Da IlSole24Ore
di Rita Fatiguso, 7 giu 2016
Nel dialogo strategico ed economico Usa-Cina (l’ottavo round si è aperto ieri nella Diaoyutai Guesthouse) la parte del leone tocca all’overcapacity, specie quella dell’acciaio. Gli Stati Uniti hanno attivato nei giorni scorsi una controffensiva sull’acciaio cinese a basso costo, aprendo un’inchiesta per accertare l’entità del dumping, più che logico, quindi, il rimbalzo della questione sui tavoli economici del dialogo in corso in questi giorni a Pechino.

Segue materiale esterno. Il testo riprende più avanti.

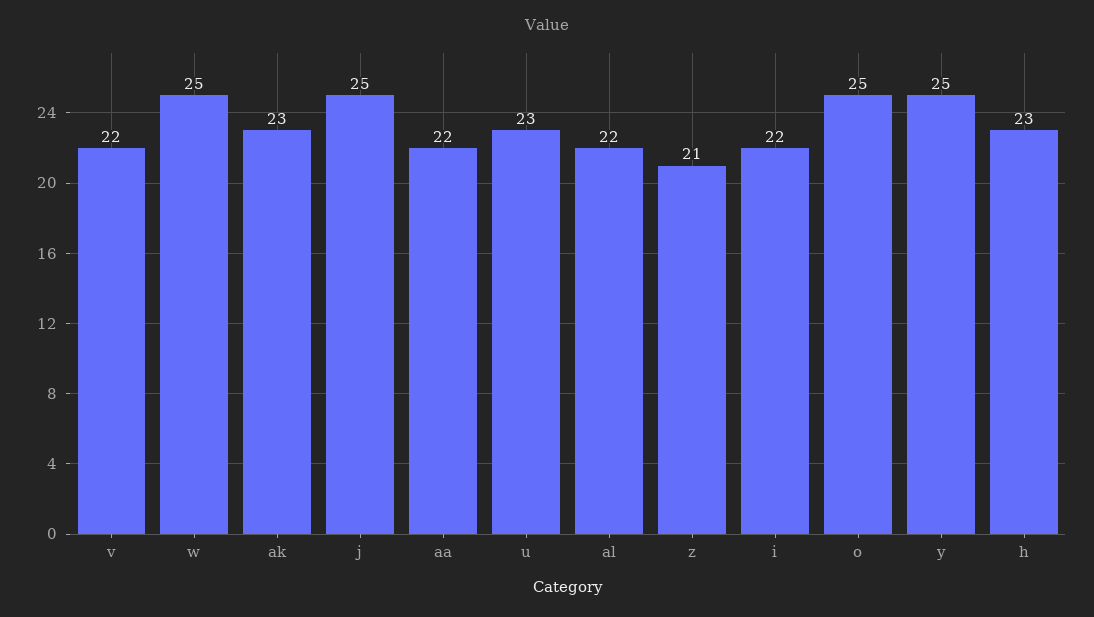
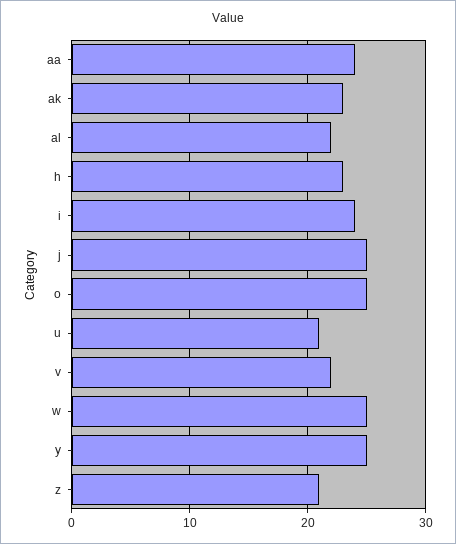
  {
    "v": 22,
    "w": 25,
    "ak": 23,
    "j": 25,
-   "aa": 22,
+   "aa": 24,
-   "u": 23,
+   "u": 21,
    "al": 22,
    "z": 21,
-   "i": 22,
+   "i": 24,
    "o": 25,
    "y": 25,
    "h": 23
  }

Ci aveva già pensato del resto domenica scorsa il segretario al Tesoro Jacob Lew a definire il problema “grave” non solo per il mondo ma anche per la Cina stessa, invitando Pechino a prendere misure più decise per favorire una crescita sana. Morale: ieri in conferenza stampa il ministro delle finanze cinese Lou Jiwei, dando conto del tavolo di lavoro bilaterale dedicato all’economia, si è mostrato particolarmente scettico sull’overcapacity.
La Cina non ama le intrusioni nelle misure di politica interna, quindi l’approccio di Lew è stato giudicato piuttosto invadente. «La metà delle aziende cinesi dell’acciaio è privata non pubblica – ha detto il ministro – quindi noi non possiamo fare molto per incidere sulle loro decisioni concrete».

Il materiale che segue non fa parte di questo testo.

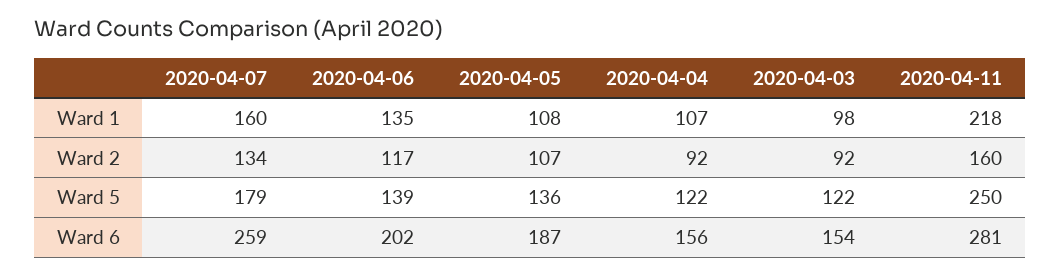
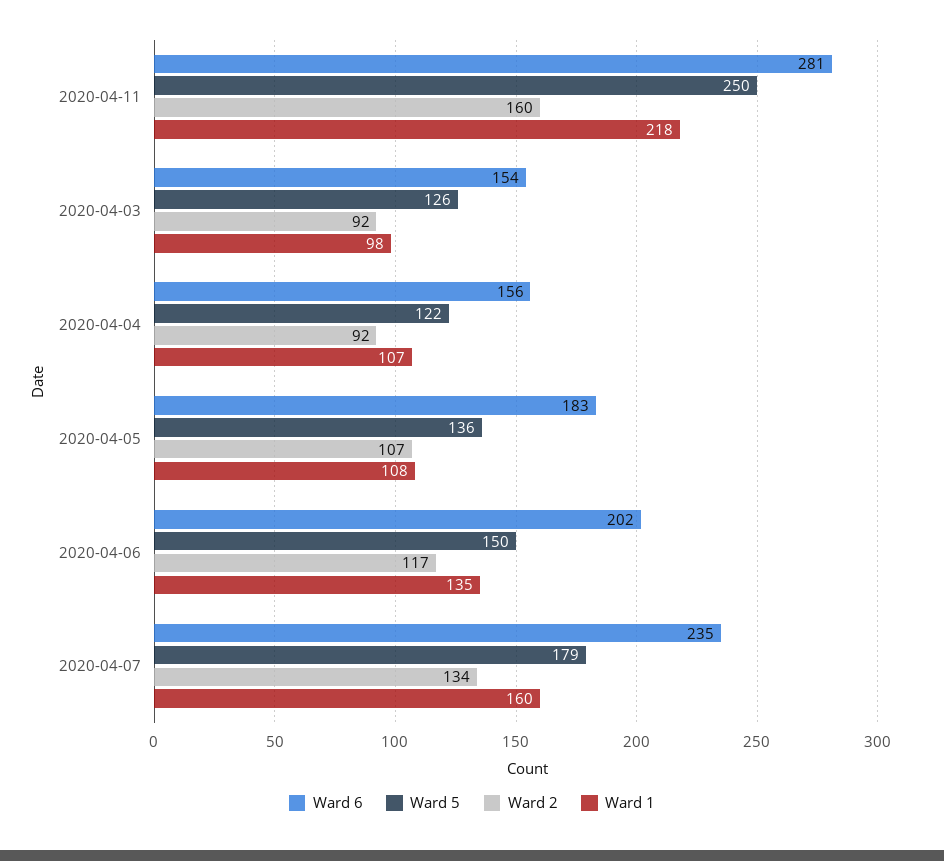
  {
    "Ward 1": {
      "2020-04-07": 160,
      "2020-04-06": 135,
      "2020-04-05": 108,
      "2020-04-04": 107,
      "2020-04-03": 98,
      "2020-04-11": 218
    },
    "Ward 2": {
      "2020-04-07": 134,
      "2020-04-06": 117,
      "2020-04-05": 107,
      "2020-04-04": 92,
      "2020-04-03": 92,
      "2020-04-11": 160
    },
    "Ward 5": {
      "2020-04-07": 179,
-     "2020-04-06": 139,
+     "2020-04-06": 150,
      "2020-04-05": 136,
      "2020-04-04": 122,
-     "2020-04-03": 122,
+     "2020-04-03": 126,
      "2020-04-11": 250
    },
    "Ward 6": {
-     "2020-04-07": 259,
+     "2020-04-07": 235,
      "2020-04-06": 202,
-     "2020-04-05": 187,
+     "2020-04-05": 183,
      "2020-04-04": 156,
      "2020-04-03": 154,
      "2020-04-11": 281
    }
  }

Il concetto è stato ripetuto per una seconda volta quando gli è stato chiesto se si riesce a quantificare il numero degli esuberi, ad esempio, per ogni 10mila tonnellate di acciaio prodotte in meno. Lou Jiwei, come in un disco rotto, ha risposto che sui comportamenti dei privati Pechino non può fare molto. Quindi, non è possibile nemmeno sapere quanti lavoratori rimarrebbero a casa se l’output di acciaio dovesse essere tagliato in misura consistente. La cifra esatta dei licenziamenti preventivati in caso di chiusura o conversione di acciaierie è quindi sconosciuta. Circolano cifre puramente indicative, molte delle quali si rifanno al 2008, anno chiave della crisi finanziaria globale in cui milioni di cinesi persero il lavoro. Ma da allora non si è più capito cosa i vertici stanno meditando di fare, almeno per le aziende statali per le quali è stata messa in campo un'eterna riforma.

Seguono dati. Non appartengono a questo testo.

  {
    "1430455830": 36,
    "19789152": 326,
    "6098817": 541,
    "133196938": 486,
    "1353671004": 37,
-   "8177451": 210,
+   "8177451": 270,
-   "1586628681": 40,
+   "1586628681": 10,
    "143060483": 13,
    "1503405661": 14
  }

Quindi Lou Jiwei, il ministro cinese delle finanze che aveva il compito di spiegare l’esito del tavolo bilaterale con i counterparts americani ha praticamente glissato la questione. Segno che il dialogo tra Pechino e Washington è pieno di ostacoli. Lou Jiwei ha ricordato le poste in gioco del Governo per far fronte alla perdita di posti di lavoro, almeno un miliardo di renminbi, ma poi ha preferito aggirare la questione, tutt’altro che semplice da gestire.
Anche il tavolo precedente, dedicato al climate change, indirettamente è stato dominato dai costi della riconversione delle produzioni pesanti e inquinanti.
Xie Zhenhua, che non è un funzionario qualunque ma lo special representative on climate change della potente NDRC, il braccio armato del partito per le riforme, ne ha parlato come di uno sforzo enorme, in termini economici e umani. Anche quello sul climate change è un fronte importante, l’incontro con i counterparts americani è stato laborioso, perché bisogna implementare le decisioni prese, Cina e Usa sono tra i primi inquinatori al mondo. E ognuno a casa propria deve iniziare a impugnare l’accetta. C’è soprattutto da recepire l’accordo di Parigi sul clima, tutti promettono di farlo entro l’anno, ma i costi che si profilano sono tali da scoraggiare anche le economie più solide. In Cina, soprattutto, rendere le produzioni più “pulite” implicherà, ha fatto capire Xie Zhenhua, politiche lacrime e sangue.